There are a whole lot of cool things we want to take with us to Mars (food, habitats, the entire library of Netflix on hard drive), but there are a couple things we’d prefer not to carry over to our next celestial home. Namely: bacteria.
In an effort to determine whether a future manned mission to Mars might accidentally include some of Earth’s “hardiest” bacteria, NASA has sent a helium-filled scientific balloon to Earth’s stratosphere in an effort to expose it to the harsh conditions it might find on the surface of Mars. The project will study how long the bacteria can survive under those conditions, which would roughly translate into how long they might survive on the Red Planet. Humans will have a hard enough time getting around up there without bringing extra germs along.

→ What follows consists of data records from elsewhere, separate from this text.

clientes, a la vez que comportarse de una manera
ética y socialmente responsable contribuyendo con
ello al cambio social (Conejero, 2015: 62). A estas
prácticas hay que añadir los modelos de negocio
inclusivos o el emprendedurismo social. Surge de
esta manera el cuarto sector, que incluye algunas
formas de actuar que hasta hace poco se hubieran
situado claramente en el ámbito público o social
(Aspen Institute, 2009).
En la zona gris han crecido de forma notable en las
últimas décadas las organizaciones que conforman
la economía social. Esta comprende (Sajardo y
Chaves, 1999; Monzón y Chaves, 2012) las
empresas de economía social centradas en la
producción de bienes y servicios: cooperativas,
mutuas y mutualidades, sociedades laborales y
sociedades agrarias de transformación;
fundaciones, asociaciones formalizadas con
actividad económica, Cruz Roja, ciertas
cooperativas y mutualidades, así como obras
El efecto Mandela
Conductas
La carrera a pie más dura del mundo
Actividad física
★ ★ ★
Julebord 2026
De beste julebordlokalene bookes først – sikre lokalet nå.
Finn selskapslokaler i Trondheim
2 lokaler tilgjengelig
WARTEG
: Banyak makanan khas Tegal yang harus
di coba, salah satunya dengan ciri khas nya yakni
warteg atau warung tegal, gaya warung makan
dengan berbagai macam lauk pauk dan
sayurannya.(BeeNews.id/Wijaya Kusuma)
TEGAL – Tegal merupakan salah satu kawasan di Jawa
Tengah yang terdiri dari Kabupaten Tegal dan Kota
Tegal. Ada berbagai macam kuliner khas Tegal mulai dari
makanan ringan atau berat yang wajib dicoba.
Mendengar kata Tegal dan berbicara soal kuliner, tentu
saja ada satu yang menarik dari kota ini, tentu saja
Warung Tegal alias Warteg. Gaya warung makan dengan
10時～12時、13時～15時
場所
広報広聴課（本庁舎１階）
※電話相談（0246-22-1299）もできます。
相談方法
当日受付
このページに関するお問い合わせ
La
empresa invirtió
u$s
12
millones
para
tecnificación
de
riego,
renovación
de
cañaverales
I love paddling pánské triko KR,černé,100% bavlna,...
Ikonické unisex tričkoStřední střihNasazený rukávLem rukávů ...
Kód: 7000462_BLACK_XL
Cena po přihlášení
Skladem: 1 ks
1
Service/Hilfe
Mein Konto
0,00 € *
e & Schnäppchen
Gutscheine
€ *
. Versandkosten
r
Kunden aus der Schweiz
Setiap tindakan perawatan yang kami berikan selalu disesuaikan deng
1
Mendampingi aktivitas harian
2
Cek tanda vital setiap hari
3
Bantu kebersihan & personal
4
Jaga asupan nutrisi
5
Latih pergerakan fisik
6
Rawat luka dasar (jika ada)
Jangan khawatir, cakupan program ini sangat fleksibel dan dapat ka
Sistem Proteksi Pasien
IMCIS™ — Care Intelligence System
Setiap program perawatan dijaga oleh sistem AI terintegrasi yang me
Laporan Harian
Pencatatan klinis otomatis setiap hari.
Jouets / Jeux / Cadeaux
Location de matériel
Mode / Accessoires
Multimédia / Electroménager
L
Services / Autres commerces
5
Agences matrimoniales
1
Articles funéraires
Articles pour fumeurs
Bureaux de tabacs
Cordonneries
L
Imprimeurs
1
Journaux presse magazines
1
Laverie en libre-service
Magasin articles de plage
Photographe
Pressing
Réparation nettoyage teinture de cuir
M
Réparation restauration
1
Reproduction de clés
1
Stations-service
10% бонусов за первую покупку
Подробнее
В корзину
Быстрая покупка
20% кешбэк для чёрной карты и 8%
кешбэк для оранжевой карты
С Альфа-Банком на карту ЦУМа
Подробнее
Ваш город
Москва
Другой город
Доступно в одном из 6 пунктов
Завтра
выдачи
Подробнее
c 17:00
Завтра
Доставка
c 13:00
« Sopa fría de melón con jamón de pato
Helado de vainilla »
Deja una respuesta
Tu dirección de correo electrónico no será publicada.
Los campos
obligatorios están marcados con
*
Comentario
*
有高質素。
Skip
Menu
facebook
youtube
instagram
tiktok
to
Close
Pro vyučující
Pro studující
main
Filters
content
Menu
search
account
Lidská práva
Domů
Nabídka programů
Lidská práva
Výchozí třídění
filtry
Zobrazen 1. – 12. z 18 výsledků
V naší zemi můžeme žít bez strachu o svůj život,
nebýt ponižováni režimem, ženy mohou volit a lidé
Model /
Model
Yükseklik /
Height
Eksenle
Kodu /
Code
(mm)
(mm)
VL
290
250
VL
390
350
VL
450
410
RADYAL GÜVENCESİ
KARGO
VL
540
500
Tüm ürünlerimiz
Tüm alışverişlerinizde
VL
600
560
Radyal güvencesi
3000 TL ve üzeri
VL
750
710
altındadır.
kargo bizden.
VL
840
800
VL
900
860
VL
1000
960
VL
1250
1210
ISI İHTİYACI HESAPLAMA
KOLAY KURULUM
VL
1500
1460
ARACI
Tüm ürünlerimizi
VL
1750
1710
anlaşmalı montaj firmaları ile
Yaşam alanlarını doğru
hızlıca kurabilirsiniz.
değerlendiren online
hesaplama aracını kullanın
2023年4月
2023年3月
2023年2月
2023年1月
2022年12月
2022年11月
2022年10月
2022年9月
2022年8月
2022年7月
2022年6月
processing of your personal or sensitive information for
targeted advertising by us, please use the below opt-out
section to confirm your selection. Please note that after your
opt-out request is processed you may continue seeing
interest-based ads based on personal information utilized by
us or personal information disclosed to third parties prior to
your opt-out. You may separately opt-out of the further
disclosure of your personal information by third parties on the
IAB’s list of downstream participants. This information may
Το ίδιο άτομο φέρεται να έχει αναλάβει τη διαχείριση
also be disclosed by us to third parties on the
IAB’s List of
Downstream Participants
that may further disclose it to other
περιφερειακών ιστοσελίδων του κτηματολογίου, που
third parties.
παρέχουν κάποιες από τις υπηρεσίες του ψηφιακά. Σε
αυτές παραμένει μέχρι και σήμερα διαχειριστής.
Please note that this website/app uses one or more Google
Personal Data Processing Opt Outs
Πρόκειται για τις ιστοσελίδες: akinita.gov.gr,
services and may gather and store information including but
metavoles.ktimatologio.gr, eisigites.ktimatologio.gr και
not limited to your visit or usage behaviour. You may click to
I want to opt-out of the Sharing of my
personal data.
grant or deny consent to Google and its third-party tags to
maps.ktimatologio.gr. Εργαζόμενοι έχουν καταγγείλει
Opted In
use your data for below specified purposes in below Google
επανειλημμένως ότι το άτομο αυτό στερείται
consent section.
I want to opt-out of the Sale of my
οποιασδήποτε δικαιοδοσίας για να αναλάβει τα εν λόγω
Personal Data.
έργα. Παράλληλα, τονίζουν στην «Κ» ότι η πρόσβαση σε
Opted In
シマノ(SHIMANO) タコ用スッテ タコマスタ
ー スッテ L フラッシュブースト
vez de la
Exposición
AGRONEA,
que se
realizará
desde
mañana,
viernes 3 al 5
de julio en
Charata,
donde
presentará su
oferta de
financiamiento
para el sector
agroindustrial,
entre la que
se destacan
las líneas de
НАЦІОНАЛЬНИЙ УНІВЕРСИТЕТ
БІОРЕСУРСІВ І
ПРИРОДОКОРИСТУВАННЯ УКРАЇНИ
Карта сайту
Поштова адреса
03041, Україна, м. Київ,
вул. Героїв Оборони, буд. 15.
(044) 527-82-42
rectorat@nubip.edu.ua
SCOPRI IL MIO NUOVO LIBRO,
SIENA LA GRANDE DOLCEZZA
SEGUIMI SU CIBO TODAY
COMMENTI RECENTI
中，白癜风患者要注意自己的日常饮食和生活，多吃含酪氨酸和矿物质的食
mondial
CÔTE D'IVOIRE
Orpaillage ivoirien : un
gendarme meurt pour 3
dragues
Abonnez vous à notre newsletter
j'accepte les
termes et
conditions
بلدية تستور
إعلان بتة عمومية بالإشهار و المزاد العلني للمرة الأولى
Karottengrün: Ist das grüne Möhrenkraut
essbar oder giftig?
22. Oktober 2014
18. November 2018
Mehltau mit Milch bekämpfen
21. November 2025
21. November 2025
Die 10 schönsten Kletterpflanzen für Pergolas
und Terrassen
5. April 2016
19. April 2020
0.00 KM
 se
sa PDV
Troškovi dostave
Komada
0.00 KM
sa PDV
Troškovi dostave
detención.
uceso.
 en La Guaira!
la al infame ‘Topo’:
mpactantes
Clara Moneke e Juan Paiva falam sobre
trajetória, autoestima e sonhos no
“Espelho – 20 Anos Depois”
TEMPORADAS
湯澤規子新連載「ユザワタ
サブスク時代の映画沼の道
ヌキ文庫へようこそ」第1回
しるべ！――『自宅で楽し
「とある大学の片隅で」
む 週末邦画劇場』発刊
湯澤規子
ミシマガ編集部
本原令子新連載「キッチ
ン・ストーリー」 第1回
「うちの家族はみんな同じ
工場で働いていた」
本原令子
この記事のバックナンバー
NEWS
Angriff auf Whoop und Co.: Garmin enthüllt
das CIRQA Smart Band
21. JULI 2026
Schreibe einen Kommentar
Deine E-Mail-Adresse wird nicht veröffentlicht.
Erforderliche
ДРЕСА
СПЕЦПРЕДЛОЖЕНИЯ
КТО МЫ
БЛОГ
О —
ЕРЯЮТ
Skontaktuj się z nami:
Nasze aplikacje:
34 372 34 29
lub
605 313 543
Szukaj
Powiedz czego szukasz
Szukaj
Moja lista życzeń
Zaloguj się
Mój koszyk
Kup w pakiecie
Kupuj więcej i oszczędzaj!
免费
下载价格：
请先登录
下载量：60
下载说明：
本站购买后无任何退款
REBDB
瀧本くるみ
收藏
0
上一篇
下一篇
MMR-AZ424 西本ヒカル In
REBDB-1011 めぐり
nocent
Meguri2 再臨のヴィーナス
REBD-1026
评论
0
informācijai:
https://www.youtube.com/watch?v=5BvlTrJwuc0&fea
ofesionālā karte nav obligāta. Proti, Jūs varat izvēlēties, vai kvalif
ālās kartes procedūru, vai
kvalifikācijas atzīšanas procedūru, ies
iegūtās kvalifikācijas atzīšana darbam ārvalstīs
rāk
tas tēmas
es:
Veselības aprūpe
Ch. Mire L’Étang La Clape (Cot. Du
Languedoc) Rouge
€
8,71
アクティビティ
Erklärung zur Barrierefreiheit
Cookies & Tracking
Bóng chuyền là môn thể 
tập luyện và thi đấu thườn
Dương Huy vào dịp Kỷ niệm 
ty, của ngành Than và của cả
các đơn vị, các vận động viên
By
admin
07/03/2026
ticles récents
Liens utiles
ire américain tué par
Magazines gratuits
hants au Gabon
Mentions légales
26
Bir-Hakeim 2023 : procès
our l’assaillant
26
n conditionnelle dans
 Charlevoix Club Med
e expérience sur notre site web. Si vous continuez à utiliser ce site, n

“If we want to discover life on other planets we need to know if we are introducing Earth life as we explore,” said David J. Smith, scientist in the Space Biosciences Division at NASA’s Ames Research Center, Moffett Field, California, and principal investigator for the study. “There are terrestrial microorganisms that can survive space-like conditions. We know some of these same microorganisms are onboard robotic spacecraft so we need to be able to predict what will happen when they get to Mars.”
The mission will carry the balloon up to 120,000 feet, with the bacteria housed in specialized containers that can be opened and closed on command. At that height, conditions are absolutely lethal, with radiation and air at a near-vacuum. Mars is similar, so NASA feels this should make for one excellent testing ground.